Ok that's all good you had me worried until I read more it would be just as silly for me to put them in the standard pots everyone uses made from pp or hdpe or any for that matter by the looks of it so ime not concerned I always keep an eye on my tads monitoring checking there development and do regular water changes with Ro water through a 4th stage 0ppm and remineralise to get it just right also do water tests regularly to make sure it's all good but I will keep an eye on a bias to females thanks for the articles I will get to reading all 3 

Sent from my Pixel 3 using Tapatalk


----------



## scrumpydc (Mar 9, 2015)

If I do have an issue I will have a lot of glass tanks to make lol

Sent from my Pixel 3 using Tapatalk


----------



## azandis (Sep 13, 2020)

scrumpydc said:


> Ok that's all good you had me worried until I read more it would be just as silly for me to put them in the standard pots everyone uses made from pp or hdpe


Ha!

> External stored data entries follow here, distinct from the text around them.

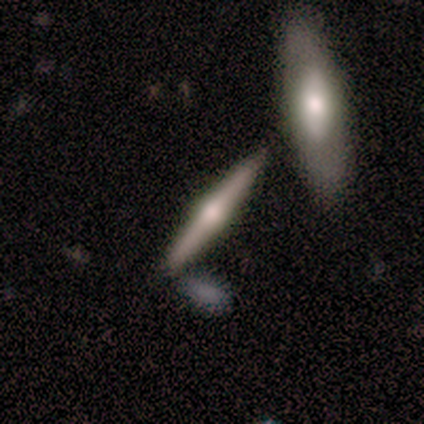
featured or disk 60%, smooth 20%, star or artifact 20%. Down the decision tree: edge-on disk — yes (100%); edge-on bulge — rounded (100%); merging — none (100%).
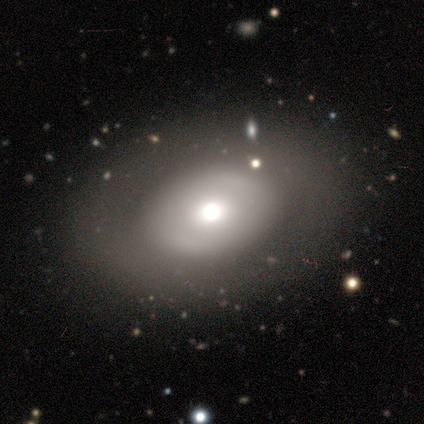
smooth_or_featured: smooth (p=0.50) [alt: featured or disk p=0.25]
how_rounded: round (p=0.50) [tied with: in between p=0.50]
merging: none (p=1.00)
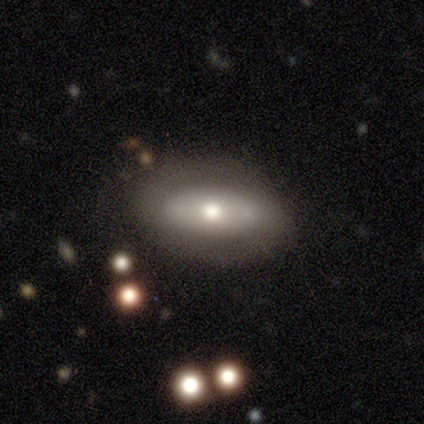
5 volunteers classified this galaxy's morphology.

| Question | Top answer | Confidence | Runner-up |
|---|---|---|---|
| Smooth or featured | smooth | 40% | tied: featured or disk (40%) |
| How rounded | in between | 100% | — |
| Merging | none | 100% | — |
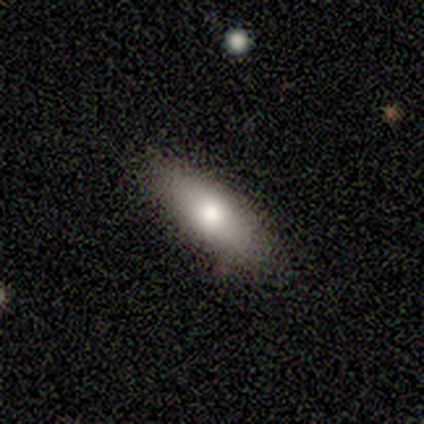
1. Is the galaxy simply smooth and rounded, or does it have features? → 75% smooth, 25% star or artifact, 0% featured or disk.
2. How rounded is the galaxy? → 67% cigar-shaped, 33% in between, 0% round.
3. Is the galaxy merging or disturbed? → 67% none, 33% minor disturbance, 0% major disturbance, 0% merger.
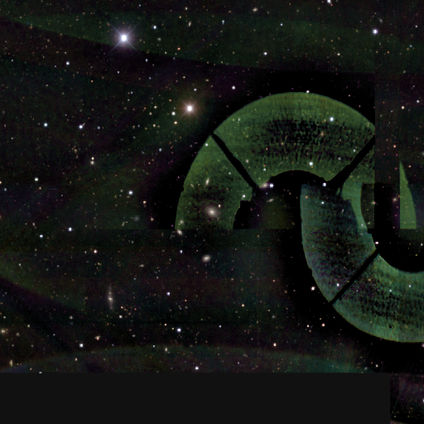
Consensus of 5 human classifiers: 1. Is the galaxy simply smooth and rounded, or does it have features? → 100% star or artifact, 0% smooth, 0% featured or disk.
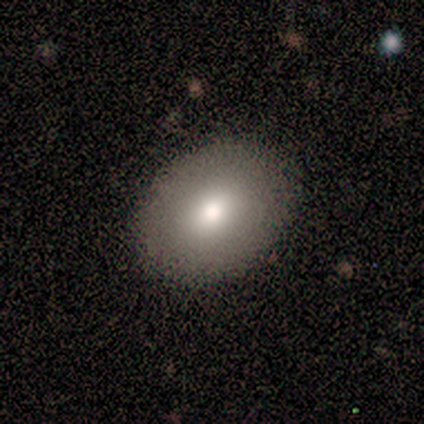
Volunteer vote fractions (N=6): This appears to be a smooth galaxy with no disk features (83%) that is in between round and cigar-shaped (60%). Merging: none (100%).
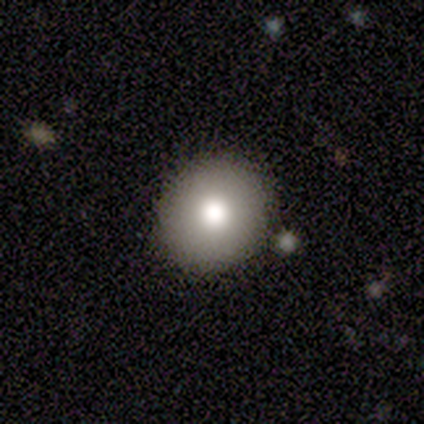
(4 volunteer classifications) smooth-or-featured: smooth: 100% | featured or disk: 0% | star or artifact: 0%
  how-rounded: round: 75% | in between: 25% | cigar-shaped: 0%
  merging: none: 100% | minor disturbance: 0% | major disturbance: 0% | merger: 0%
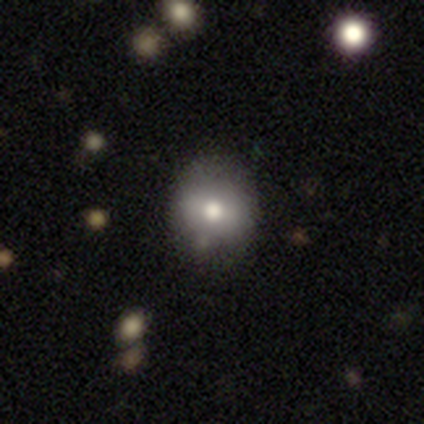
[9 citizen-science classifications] smooth-or-featured: smooth: 67% | featured or disk: 22% | star or artifact: 11%
  how-rounded: round: 83% | in between: 17% | cigar-shaped: 0%
  merging: none: 88% | minor disturbance: 12% | major disturbance: 0% | merger: 0%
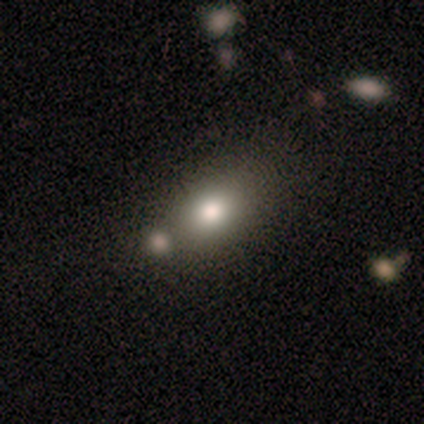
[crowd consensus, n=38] A smooth galaxy with no disk features (63%) that is in between round and cigar-shaped (88%). Merging: none (50%).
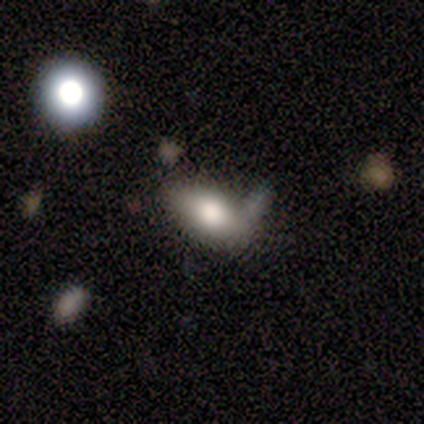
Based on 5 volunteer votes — Smooth or featured? smooth (40%, tied with featured or disk)
How rounded? in between (100%)
Merging? merger (50%)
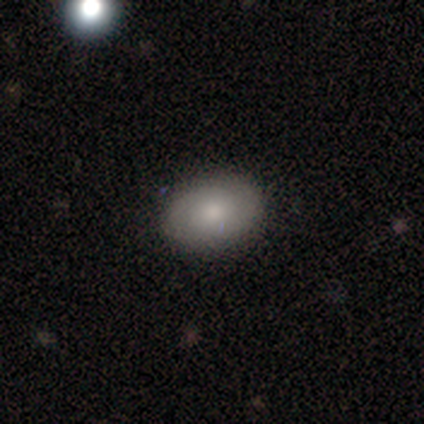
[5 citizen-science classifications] Overall: smooth (80%). How rounded: in between (100%). Merging: none (100%).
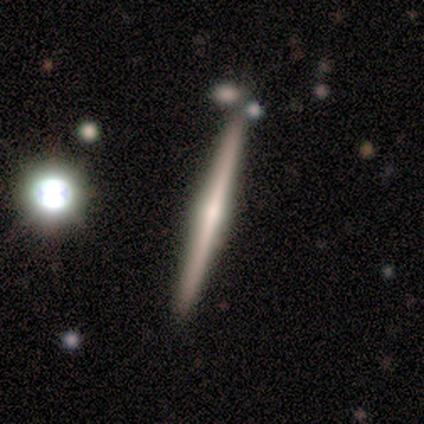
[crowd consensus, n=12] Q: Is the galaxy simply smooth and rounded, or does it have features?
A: featured or disk — 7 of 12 (58%).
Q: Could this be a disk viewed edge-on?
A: yes — 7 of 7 (100%).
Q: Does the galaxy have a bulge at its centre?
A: rounded — 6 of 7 (86%).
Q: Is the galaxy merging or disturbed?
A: none — 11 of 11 (100%).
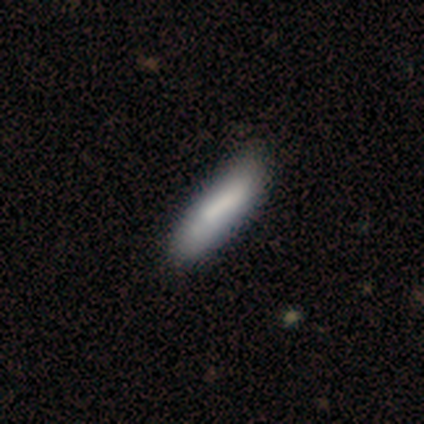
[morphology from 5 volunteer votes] smooth 100%, featured or disk 0%, star or artifact 0%. Down the decision tree: how rounded — cigar-shaped (100%); merging — none (60%).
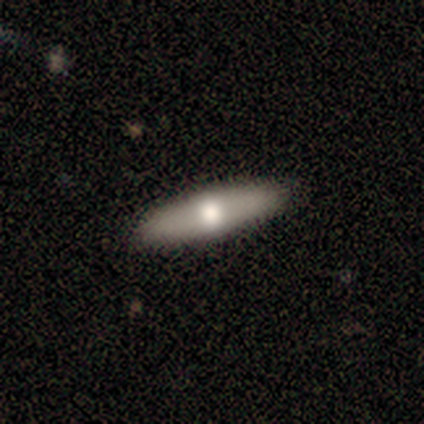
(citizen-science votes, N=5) A featured or disk galaxy (60%) viewed edge-on (100%) with a rounded central bulge (100%). Merging: none (100%).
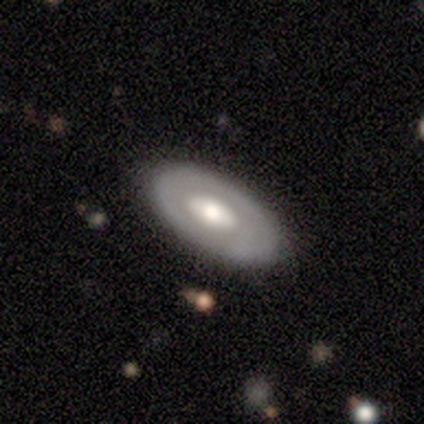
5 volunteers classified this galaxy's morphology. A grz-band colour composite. It shows a featured or disk galaxy (80%) with no bar (75%), no spiral arms (100%) and a moderate central bulge (75%). Merging: none (100%).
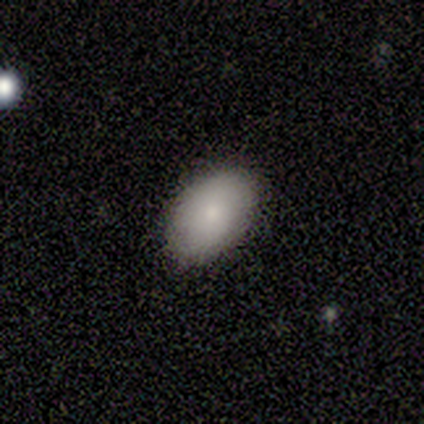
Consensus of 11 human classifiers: smooth-or-featured: smooth: 82% | featured or disk: 9% | star or artifact: 9%
  how-rounded: in between: 89% | round: 11% | cigar-shaped: 0%
  merging: none: 100% | minor disturbance: 0% | major disturbance: 0% | merger: 0%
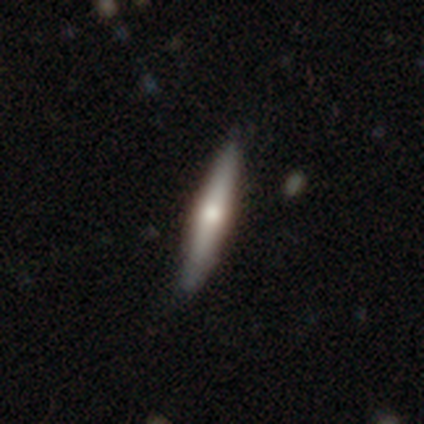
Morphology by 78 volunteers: Smooth or featured? featured or disk (49%)
Edge-on disk? yes (87%)
Edge-on bulge? rounded (76%)
Merging? none (45%)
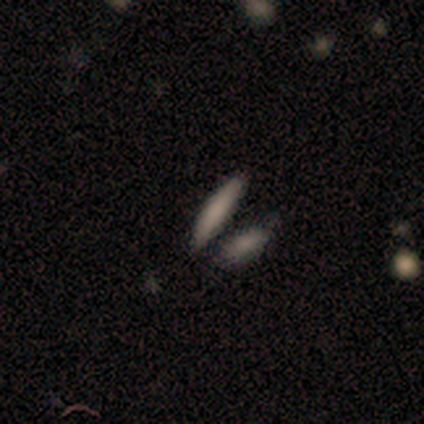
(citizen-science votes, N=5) smooth_or_featured: smooth (p=1.00)
how_rounded: cigar-shaped (p=0.80) [alt: in between p=0.20]
merging: none (p=0.60) [alt: merger p=0.40]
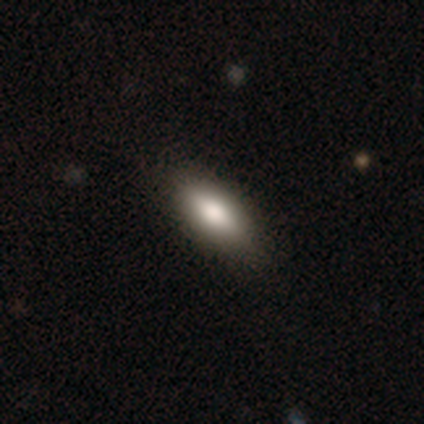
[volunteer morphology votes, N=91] A smooth galaxy with no disk features (71%) that is in between round and cigar-shaped (82%).

Vote fractions:
- Smooth or featured? smooth: 71% / featured or disk: 15% / star or artifact: 13%
- How rounded? in between: 82% / cigar-shaped: 15% / round: 3%
- Merging? none: 82% / minor disturbance: 11% / major disturbance: 5% / merger: 1%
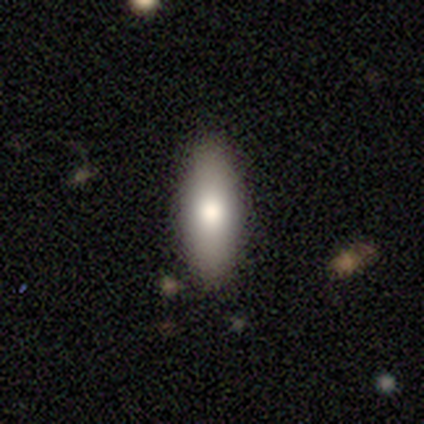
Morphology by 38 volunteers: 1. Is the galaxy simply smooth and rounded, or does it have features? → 76% smooth, 18% featured or disk, 5% star or artifact.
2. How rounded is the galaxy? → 62% in between, 38% cigar-shaped, 0% round.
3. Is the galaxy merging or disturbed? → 89% none, 11% minor disturbance, 0% major disturbance, 0% merger.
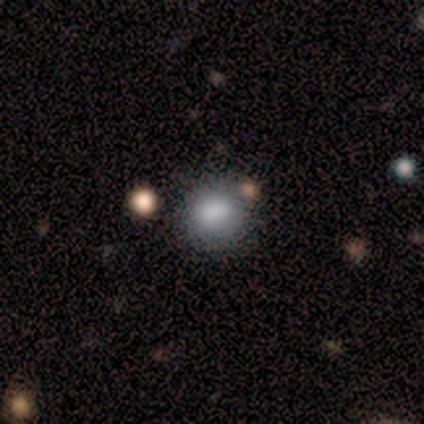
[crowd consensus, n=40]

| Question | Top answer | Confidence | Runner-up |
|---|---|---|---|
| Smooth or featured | smooth | 88% | featured or disk (10%) |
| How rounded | round | 69% | in between (31%) |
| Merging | none | 51% | merger (15%) |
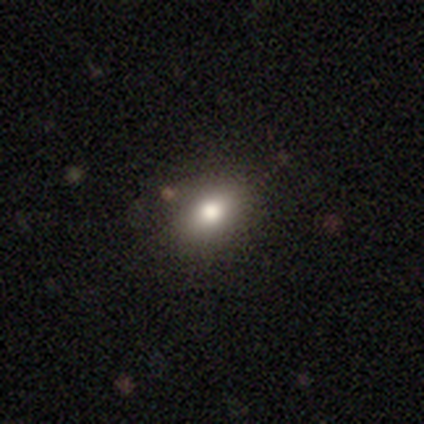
Volunteers were most divided on "merging": none: 44%, minor disturbance: 6%, major disturbance: 1%, merger: 0%. More confident: smooth or featured — smooth (76%); how rounded — in between (73%).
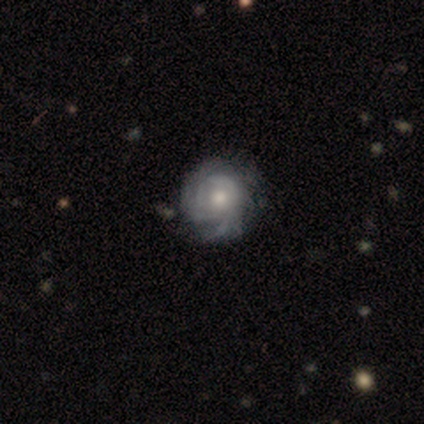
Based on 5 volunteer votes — This is clearly a featured or disk galaxy (100%). It is clearly not viewed edge-on (100%). Bar: clearly no (80%). Spiral arm pattern: clearly yes (80%). Spiral arm count: likely can't tell (75%). Spiral winding: likely tight (75%). Central bulge: clearly moderate (80%). Merging: likely none (60%).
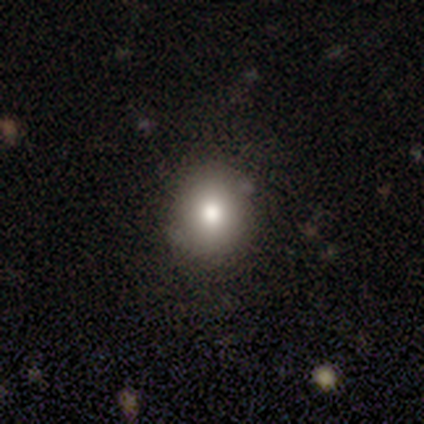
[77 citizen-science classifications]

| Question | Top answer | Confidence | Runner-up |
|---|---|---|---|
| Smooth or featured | smooth | 88% | star or artifact (9%) |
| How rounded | round | 81% | in between (19%) |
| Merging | none | 46% | minor disturbance (7%) |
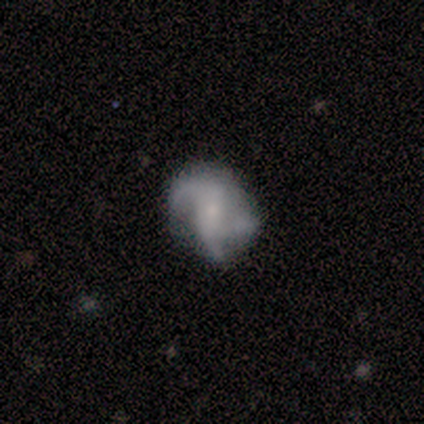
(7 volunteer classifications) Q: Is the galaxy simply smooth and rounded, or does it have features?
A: featured or disk — 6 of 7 (86%).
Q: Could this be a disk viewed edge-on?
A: no — 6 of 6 (100%).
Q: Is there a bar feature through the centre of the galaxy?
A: weak — 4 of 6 (67%).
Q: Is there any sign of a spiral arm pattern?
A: yes — 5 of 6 (83%).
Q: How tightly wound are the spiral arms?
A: tight — 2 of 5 (40%, tied with loose).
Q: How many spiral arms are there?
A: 3 — 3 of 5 (60%).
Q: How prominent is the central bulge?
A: small — 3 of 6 (50%).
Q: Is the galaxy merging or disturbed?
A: none — 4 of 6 (67%).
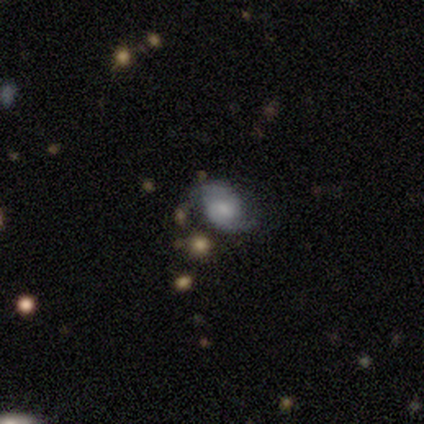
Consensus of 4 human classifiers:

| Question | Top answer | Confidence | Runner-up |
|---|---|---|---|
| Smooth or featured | featured or disk | 75% | smooth (25%) |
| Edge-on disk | no | 100% | — |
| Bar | no | 100% | — |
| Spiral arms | yes | 100% | — |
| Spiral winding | medium | 67% | loose (33%) |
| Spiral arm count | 2 | 67% | can't tell (33%) |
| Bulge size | small | 67% | large (33%) |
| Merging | none | 100% | — |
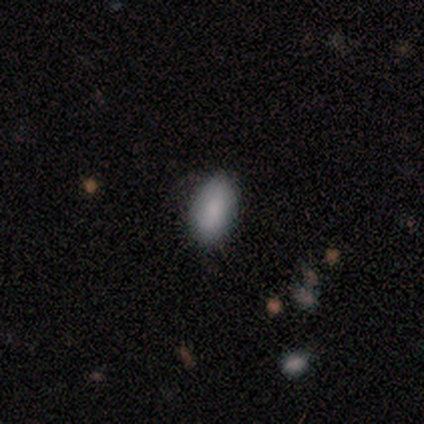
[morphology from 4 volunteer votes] Overall: smooth (100%). How rounded: in between (100%). Merging: none (100%).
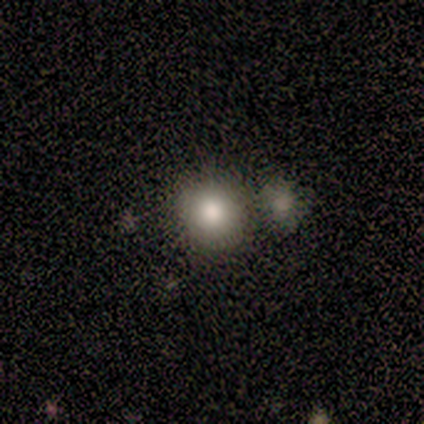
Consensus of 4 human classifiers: Overall: featured or disk (50%; smooth 25%). Edge-on disk: yes (50%, tied with no). Edge-on bulge: boxy (100%). Merging: none (67%; merger 33%).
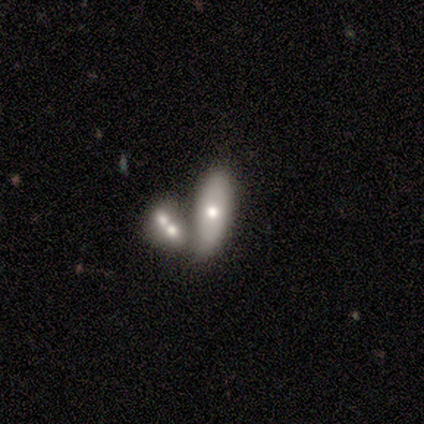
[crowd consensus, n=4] Smooth or featured?
  - smooth: 100% *
  - featured or disk: 0%
  - star or artifact: 0%
How rounded?
  - in between: 100% *
  - round: 0%
  - cigar-shaped: 0%
Merging?
  - merger: 75% *
  - major disturbance: 25%
  - none: 0%
  - minor disturbance: 0%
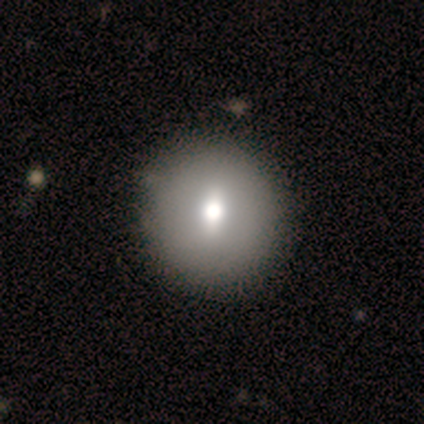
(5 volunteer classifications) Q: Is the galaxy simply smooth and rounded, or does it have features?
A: featured or disk — 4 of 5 (80%).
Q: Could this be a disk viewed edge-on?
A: no — 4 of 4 (100%).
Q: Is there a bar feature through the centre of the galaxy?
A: weak — 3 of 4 (75%).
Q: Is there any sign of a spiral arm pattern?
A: no — 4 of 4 (100%).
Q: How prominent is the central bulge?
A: moderate — 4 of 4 (100%).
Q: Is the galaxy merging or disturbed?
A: none — 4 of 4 (100%).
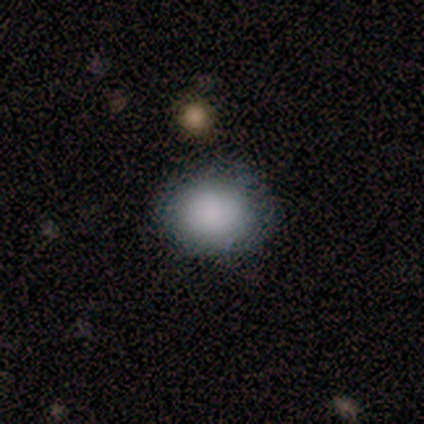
Smooth or featured?
  - smooth: 100% *
  - featured or disk: 0%
  - star or artifact: 0%
How rounded?
  - in between: 60% *
  - round: 40%
  - cigar-shaped: 0%
Merging?
  - none: 100% *
  - minor disturbance: 0%
  - major disturbance: 0%
  - merger: 0%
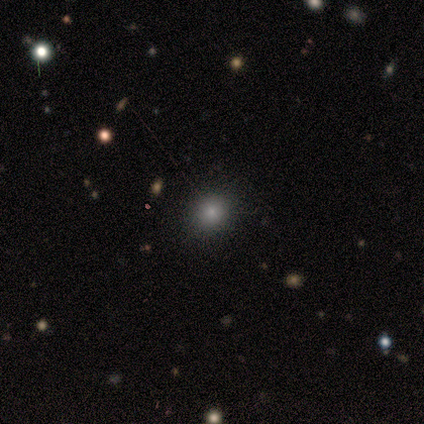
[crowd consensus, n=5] Morphology: type=smooth (100%); roundness=round (100%); merging=none (100%).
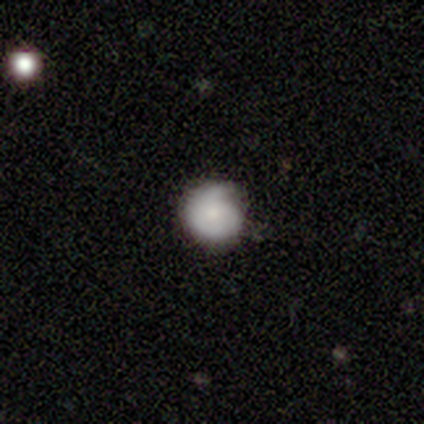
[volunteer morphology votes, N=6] Volunteers were most divided on "smooth or featured" (2-way tie): smooth: 50%, featured or disk: 50%, star or artifact: 0%; "merging" (2-way tie): none: 50%, minor disturbance: 50%, major disturbance: 0%, merger: 0%. More confident: how rounded — round (100%).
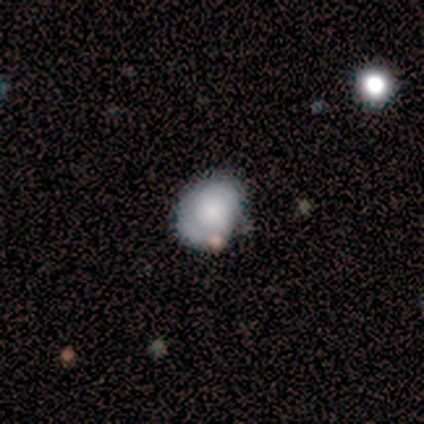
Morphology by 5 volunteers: A smooth galaxy with no disk features (80%) that is round (100%).

Vote fractions:
- Smooth or featured? smooth: 80% / star or artifact: 20% / featured or disk: 0%
- How rounded? round: 100% / in between: 0% / cigar-shaped: 0%
- Merging? none: 50% (tied) / minor disturbance: 50% (tied) / major disturbance: 0% / merger: 0%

Yeah, I should have clarified before I alarmed anyone!


----------



## scrumpydc (Mar 9, 2015)

Ha love your pics btw on your research page did you take them with a microscope and do you have a lab? 

Sent from my Pixel 3 using Tapatalk


----------



## Tihsho (Sep 21, 2009)

Great 3d printing project!


----------



## azandis (Sep 13, 2020)

Thanks! And I'm super impressed with your viv engineering projects!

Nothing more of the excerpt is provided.